BEGIN Records for this task
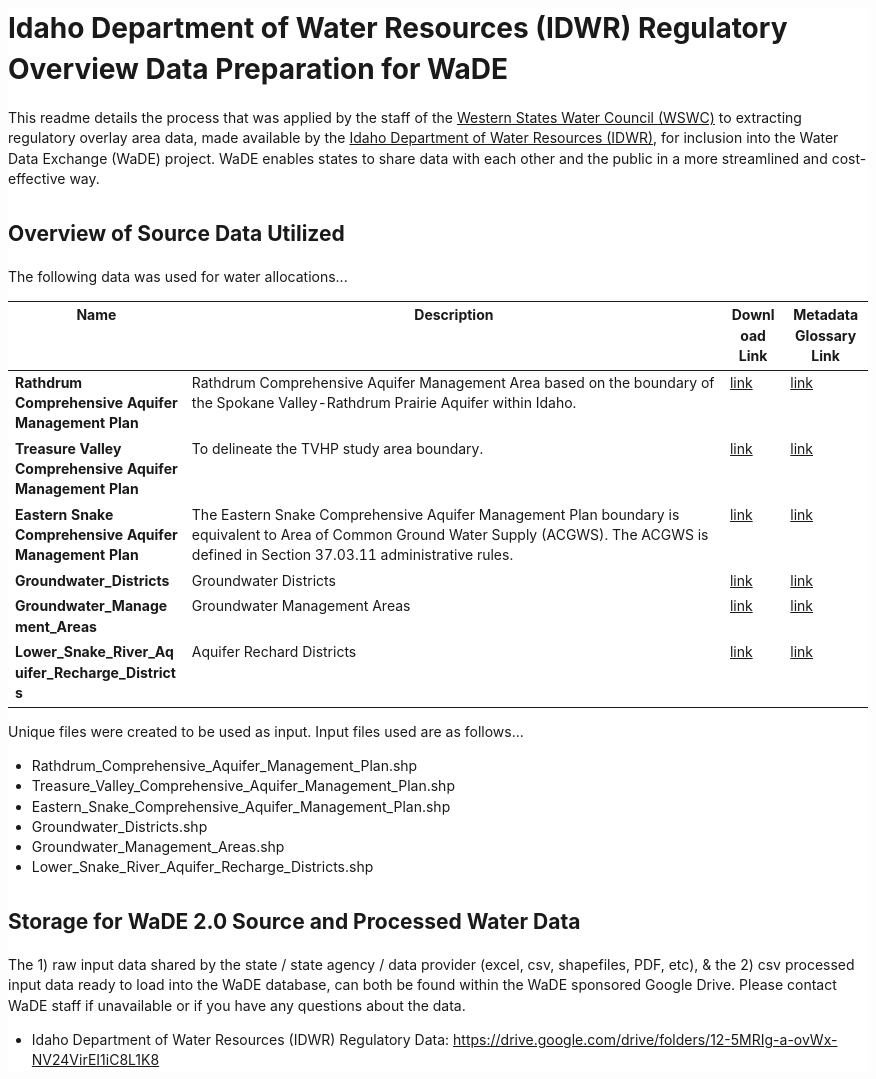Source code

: # Idaho Department of Water Resources (IDWR) Regulatory Overview Data Preparation for WaDE
This readme details the process that was applied by the staff of the [Western States Water Council (WSWC)](http://wade.westernstateswater.org/) to extracting regulatory overlay area data, made available by the [Idaho Department of Water Resources (IDWR)](https://idwr.idaho.gov/), for inclusion into the Water Data Exchange (WaDE) project.  WaDE enables states to share data with each other and the public in a more streamlined and cost-effective way.


## Overview of Source Data Utilized
The following data was used for water allocations...

Name | Description | Download Link | Metadata Glossary Link
---------- | ---------- | ------------ | ------------
**Rathdrum Comprehensive Aquifer Management Plan** | Rathdrum Comprehensive Aquifer Management Area based on the boundary of the Spokane Valley-Rathdrum Prairie Aquifer within Idaho. | [link](https://data-idwr.hub.arcgis.com/datasets/rathdrum-comprehensive-aquifer-management-plan/explore?location=47.653070%2C-116.087083%2C7.73) | [link](https://idwr.idaho.gov/iwrb/water-planning/camps/)
**Treasure Valley Comprehensive Aquifer Management Plan** | To delineate the TVHP study area boundary. | [link](https://data-idwr.hub.arcgis.com/datasets/IDWR::treasure-valley-comprehensive-aquifer-management-plan/explore?location=43.138851%2C-115.877224%2C7.65) | [link](https://idwr.idaho.gov/iwrb/water-planning/camps/)
**Eastern Snake Comprehensive Aquifer Management Plan** | The Eastern Snake Comprehensive Aquifer Management Plan boundary is equivalent to Area of Common Ground Water Supply (ACGWS). The ACGWS is defined in Section 37.03.11 administrative rules. | [link](https://data-idwr.hub.arcgis.com/datasets/eastern-snake-comprehensive-aquifer-management-plan/explore?location=43.322127%2C-114.298158%2C6.00) | [link](https://idwr.idaho.gov/iwrb/water-planning/camps/)
**Groundwater_Districts** | Groundwater Districts | [link]("https://data-idwr.hub.arcgis.com/datasets/groundwater-districts/explore?location=44.257184%2C-114.070068%2C6.00") | [link]("https://idwr.idaho.gov/water-rights/groundwater-districts/")
**Groundwater_Management_Areas** | Groundwater Management Areas | [link]("https://data-idwr.hub.arcgis.com/datasets/groundwater-management-areas/explore?location=44.907017%2C-113.939603%2C6.00") | [link]("https://idwr.idaho.gov/water-rights/groundwater-management-areas/")
**Lower_Snake_River_Aquifer_Recharge_Districts** | Aquifer Rechard Districts | [link]("https://data-idwr.hub.arcgis.com/datasets/IDWR::lower-snake-river-aquifer-recharge-district/explore?location=42.761496%2C-114.701649%2C10.69") | [link]("https://idwr.idaho.gov/water-rights/aquifer-recharge-districts/")

Unique files were created to be used as input.  Input files used are as follows...
- Rathdrum_Comprehensive_Aquifer_Management_Plan.shp
- Treasure_Valley_Comprehensive_Aquifer_Management_Plan.shp
- Eastern_Snake_Comprehensive_Aquifer_Management_Plan.shp
- Groundwater_Districts.shp
- Groundwater_Management_Areas.shp
- Lower_Snake_River_Aquifer_Recharge_Districts.shp


## Storage for WaDE 2.0 Source and Processed Water Data
The 1) raw input data shared by the state / state agency / data provider (excel, csv, shapefiles, PDF, etc), & the 2) csv processed input data ready to load into the WaDE database, can both be found within the WaDE sponsored Google Drive.  Please contact WaDE staff if unavailable or if you have any questions about the data.
- Idaho Department of Water Resources (IDWR) Regulatory Data: https://drive.google.com/drive/folders/12-5MRIg-a-ovWx-NV24VirEI1iC8L1K8

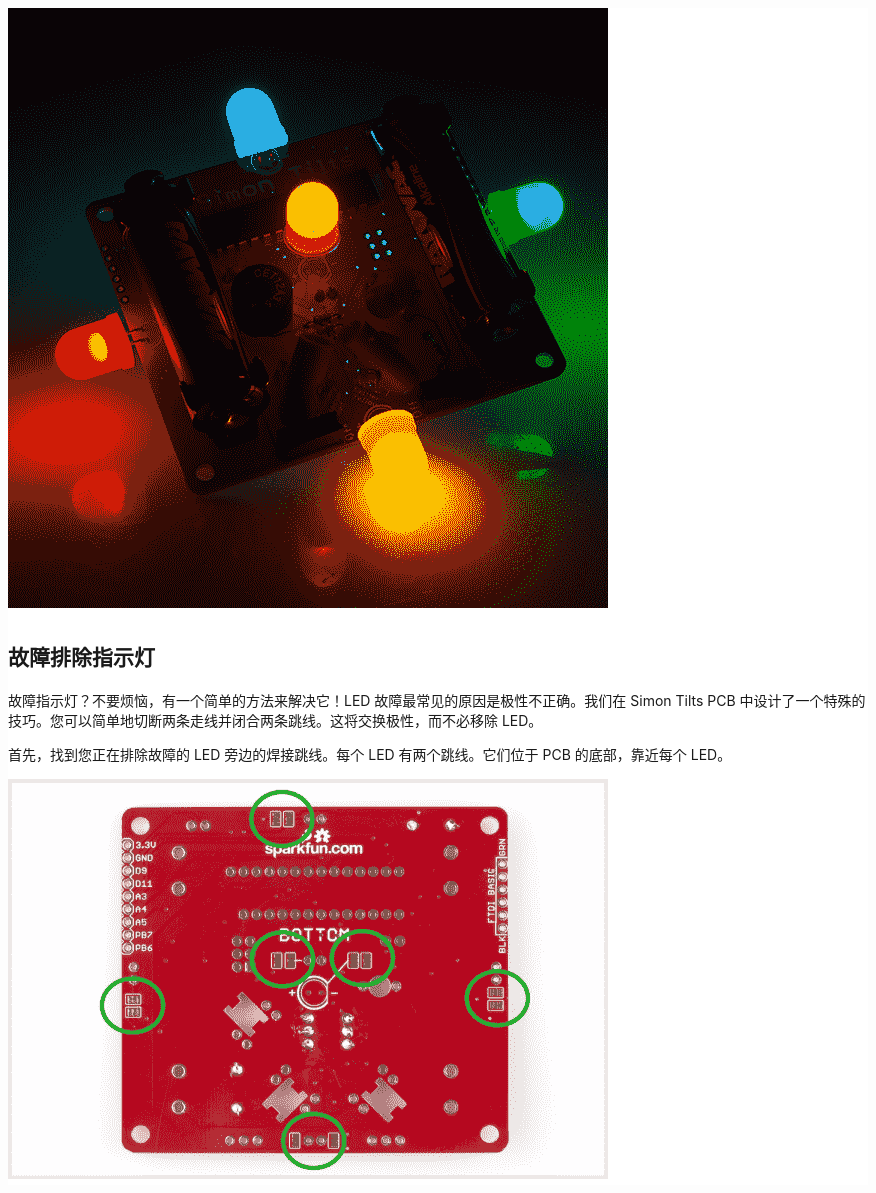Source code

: [![Simon Nightlight Mode](img/7578a30b3fdf21c192683b6356f3e4cd.png)](https://cdn.sparkfun.com/assets/learn_tutorials/1/6/5/Simon_Tilts_Action.jpg)

## 故障排除指示灯

故障指示灯？不要烦恼，有一个简单的方法来解决它！LED 故障最常见的原因是极性不正确。我们在 Simon Tilts PCB 中设计了一个特殊的技巧。您可以简单地切断两条走线并闭合两条跳线。这将交换极性，而不必移除 LED。

首先，找到您正在排除故障的 LED 旁边的焊接跳线。每个 LED 有两个跳线。它们位于 PCB 的底部，靠近每个 LED。

[![alt text](img/e67c832ba504c5ff5a1363f1f657e239.png)](https://cdn.sparkfun.com/assets/0/5/d/0/8/52c1e51bce395f84338b456b.jpg)
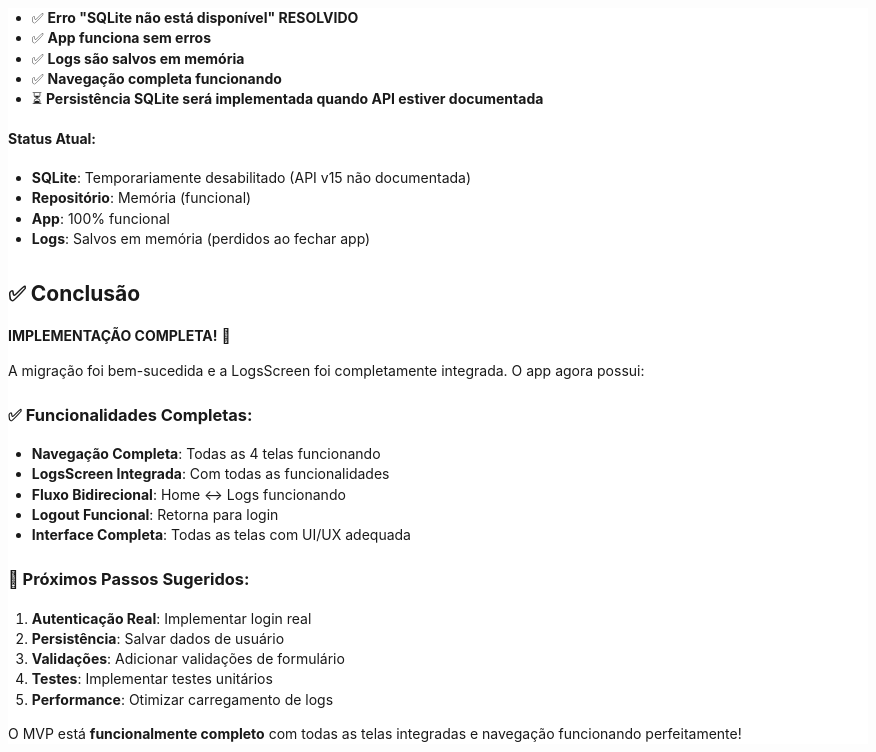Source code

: - ✅ **Erro "SQLite não está disponível" RESOLVIDO**
- ✅ **App funciona sem erros**
- ✅ **Logs são salvos em memória**
- ✅ **Navegação completa funcionando**
- ⏳ **Persistência SQLite será implementada quando API estiver documentada**

#### **Status Atual:**

- **SQLite**: Temporariamente desabilitado (API v15 não documentada)
- **Repositório**: Memória (funcional)
- **App**: 100% funcional
- **Logs**: Salvos em memória (perdidos ao fechar app)

## ✅ Conclusão

**IMPLEMENTAÇÃO COMPLETA!** 🎉

A migração foi bem-sucedida e a LogsScreen foi completamente integrada. O app agora possui:

### ✅ Funcionalidades Completas:

- **Navegação Completa**: Todas as 4 telas funcionando
- **LogsScreen Integrada**: Com todas as funcionalidades
- **Fluxo Bidirecional**: Home ↔ Logs funcionando
- **Logout Funcional**: Retorna para login
- **Interface Completa**: Todas as telas com UI/UX adequada

### 🎯 Próximos Passos Sugeridos:

1. **Autenticação Real**: Implementar login real
2. **Persistência**: Salvar dados de usuário
3. **Validações**: Adicionar validações de formulário
4. **Testes**: Implementar testes unitários
5. **Performance**: Otimizar carregamento de logs

O MVP está **funcionalmente completo** com todas as telas integradas e navegação funcionando perfeitamente!
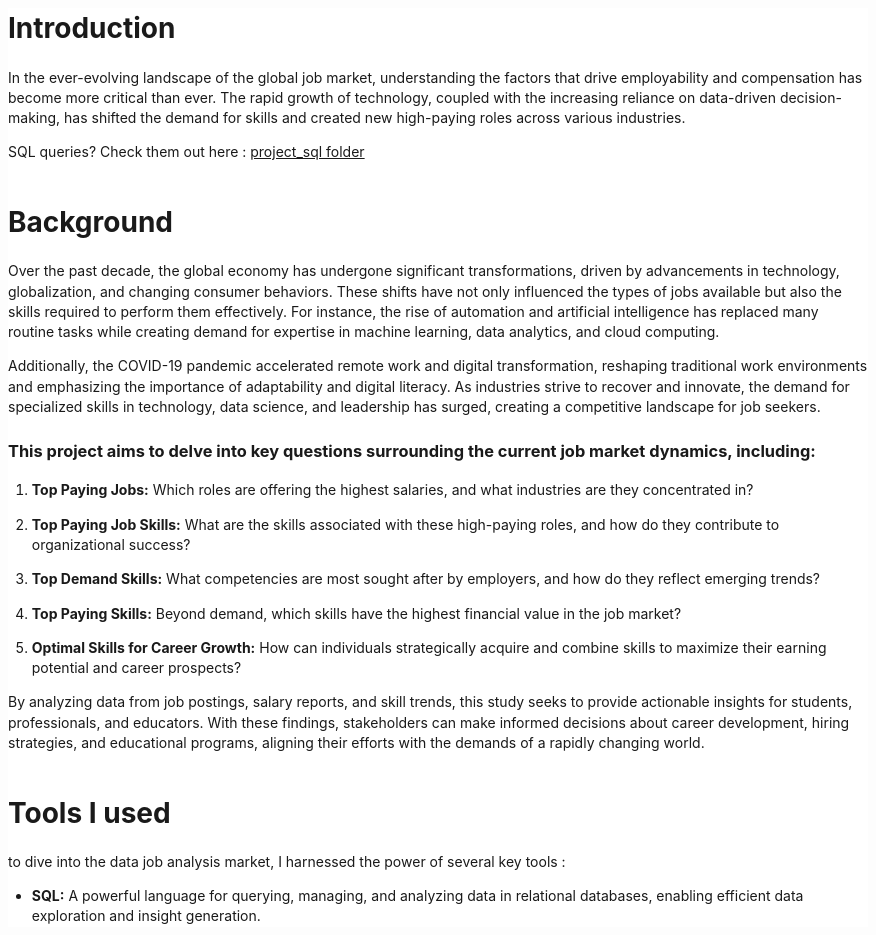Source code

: # Introduction
     
   In the ever-evolving landscape of the global job market, understanding the factors that drive employability and compensation has become more critical than ever. The rapid growth of technology, coupled with the increasing reliance on data-driven decision-making, has shifted the demand for skills and created new high-paying roles across various industries.

   SQL queries? Check them out here :
   [project_sql folder](/project_sql/)


   # Background
   Over the past decade, the global economy has undergone significant transformations, driven by advancements in technology, globalization, and changing consumer behaviors. These shifts have not only influenced the types of jobs available but also the skills required to perform them effectively. For instance, the rise of automation and artificial intelligence has replaced many routine tasks while creating demand for expertise in machine learning, data analytics, and cloud computing.

   Additionally, the COVID-19 pandemic accelerated remote work and digital transformation, reshaping traditional work environments and emphasizing the importance of adaptability and digital literacy. As industries strive to recover and innovate, the demand for specialized skills in technology, data science, and leadership has surged, creating a competitive landscape for job seekers.

   ### This project aims to delve into key questions surrounding the current job market dynamics, including:

   1. **Top Paying Jobs:** Which roles are offering the highest salaries, and what industries are they concentrated in?

   2. **Top Paying Job Skills:** What are the skills associated with these high-paying roles, and how do they contribute to organizational success?

   3. **Top Demand Skills:** What competencies are most sought after by employers, and how do they reflect emerging trends?

   4. **Top Paying Skills:** Beyond demand, which skills have the highest financial value in the job market?

   5. **Optimal Skills for Career Growth:** How can individuals strategically acquire and combine skills to maximize their earning potential and career prospects?

   By analyzing data from job postings, salary reports, and skill trends, this study seeks to provide actionable insights for students, professionals, and educators. With these findings, stakeholders can make informed decisions about career development, hiring strategies, and educational programs, aligning their efforts with the demands of a rapidly changing world.

   # Tools I used 
   to dive into the data job analysis market, I harnessed the power of several key tools :

   - **SQL:** A powerful language for querying, managing, and analyzing data in relational databases, enabling efficient data exploration and insight generation.
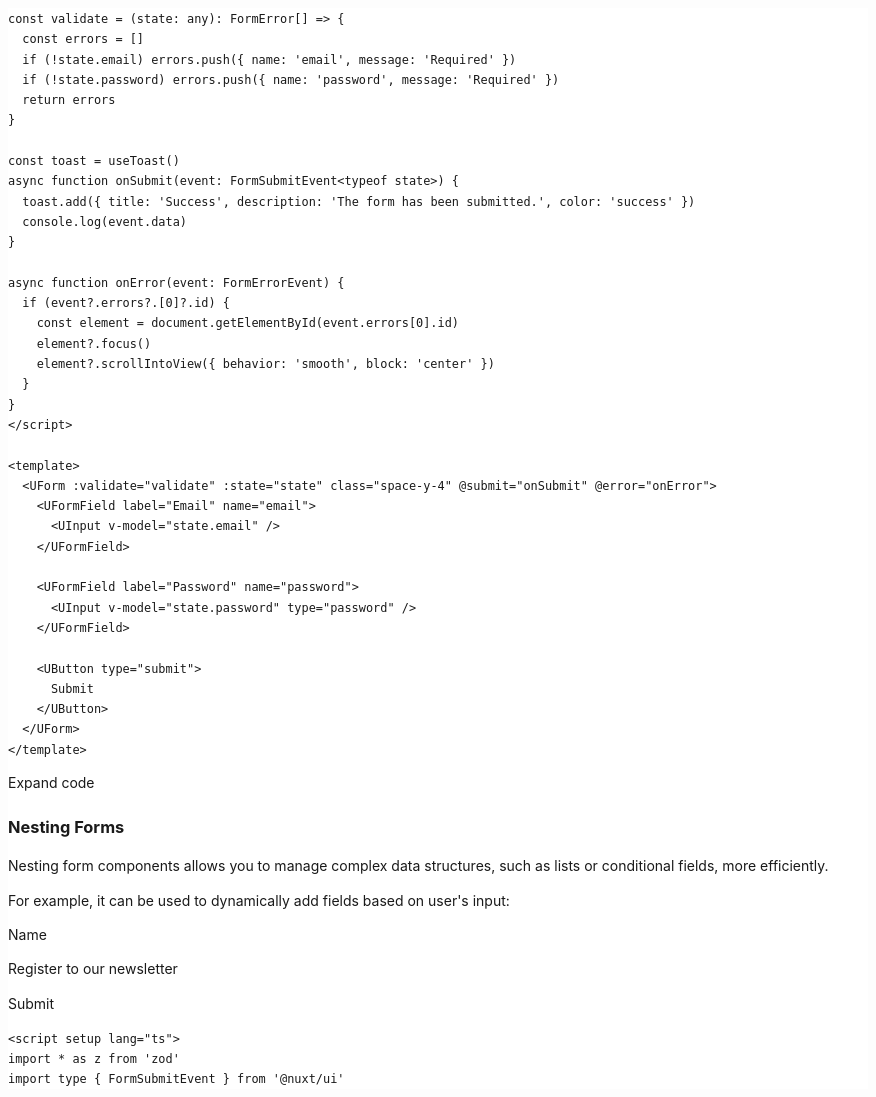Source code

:     const validate = (state: any): FormError[] => {
      const errors = []
      if (!state.email) errors.push({ name: 'email', message: 'Required' })
      if (!state.password) errors.push({ name: 'password', message: 'Required' })
      return errors
    }
    
    const toast = useToast()
    async function onSubmit(event: FormSubmitEvent<typeof state>) {
      toast.add({ title: 'Success', description: 'The form has been submitted.', color: 'success' })
      console.log(event.data)
    }
    
    async function onError(event: FormErrorEvent) {
      if (event?.errors?.[0]?.id) {
        const element = document.getElementById(event.errors[0].id)
        element?.focus()
        element?.scrollIntoView({ behavior: 'smooth', block: 'center' })
      }
    }
    </script>
    
    <template>
      <UForm :validate="validate" :state="state" class="space-y-4" @submit="onSubmit" @error="onError">
        <UFormField label="Email" name="email">
          <UInput v-model="state.email" />
        </UFormField>
    
        <UFormField label="Password" name="password">
          <UInput v-model="state.password" type="password" />
        </UFormField>
    
        <UButton type="submit">
          Submit
        </UButton>
      </UForm>
    </template>
    

Expand code

### Nesting Forms

Nesting form components allows you to manage complex data structures, such as
lists or conditional fields, more efficiently.

For example, it can be used to dynamically add fields based on user's input:

Name

Register to our newsletter

Submit

    
    
    <script setup lang="ts">
    import * as z from 'zod'
    import type { FormSubmitEvent } from '@nuxt/ui'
END Records for this task
Repeat exactly the stretch of the listing above that starts with the line holding "1. **Top Paying" and finishes with the line holding "const toast = useToast()", both included. Skip every picture.

   1. **Top Paying Jobs:** Which roles are offering the highest salaries, and what industries are they concentrated in?

   2. **Top Paying Job Skills:** What are the skills associated with these high-paying roles, and how do they contribute to organizational success?

   3. **Top Demand Skills:** What competencies are most sought after by employers, and how do they reflect emerging trends?

   4. **Top Paying Skills:** Beyond demand, which skills have the highest financial value in the job market?

   5. **Optimal Skills for Career Growth:** How can individuals strategically acquire and combine skills to maximize their earning potential and career prospects?

   By analyzing data from job postings, salary reports, and skill trends, this study seeks to provide actionable insights for students, professionals, and educators. With these findings, stakeholders can make informed decisions about career development, hiring strategies, and educational programs, aligning their efforts with the demands of a rapidly changing world.

   # Tools I used 
   to dive into the data job analysis market, I harnessed the power of several key tools :

   - **SQL:** A powerful language for querying, managing, and analyzing data in relational databases, enabling efficient data exploration and insight generation.
Source code

:     const validate = (state: any): FormError[] => {
      const errors = []
      if (!state.email) errors.push({ name: 'email', message: 'Required' })
      if (!state.password) errors.push({ name: 'password', message: 'Required' })
      return errors
    }
    
    const toast = useToast()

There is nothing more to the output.